#### Exercise:
Gather every line in the records below that contains the word "elev".

#### Records for this exercise:
====

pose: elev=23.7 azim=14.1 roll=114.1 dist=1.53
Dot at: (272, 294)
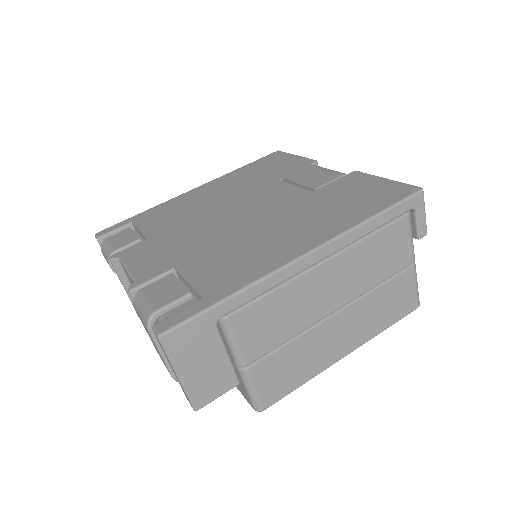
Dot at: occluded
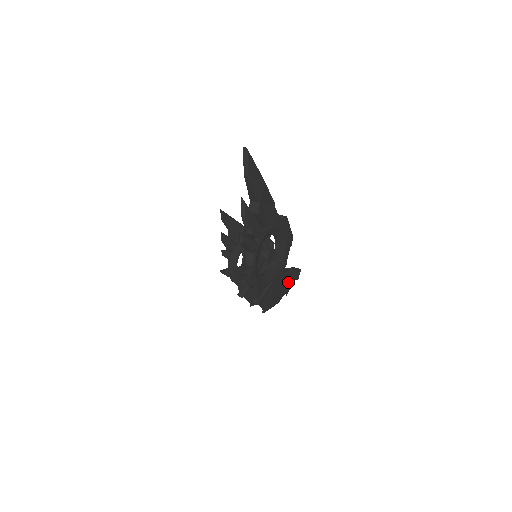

====

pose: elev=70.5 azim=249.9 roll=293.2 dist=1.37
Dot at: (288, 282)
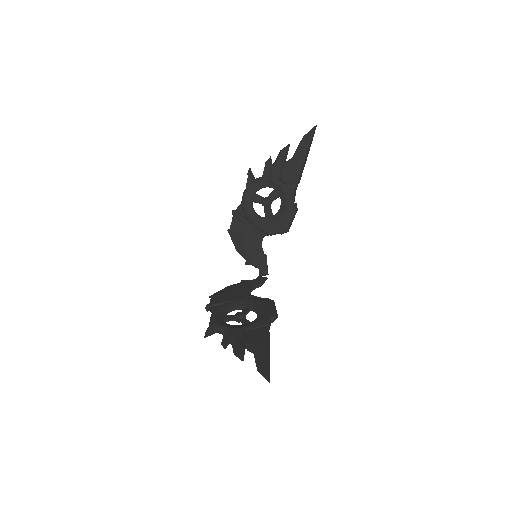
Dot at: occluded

====

#### Exercise solution:
pose: elev=23.7 azim=14.1 roll=114.1 dist=1.53
pose: elev=70.5 azim=249.9 roll=293.2 dist=1.37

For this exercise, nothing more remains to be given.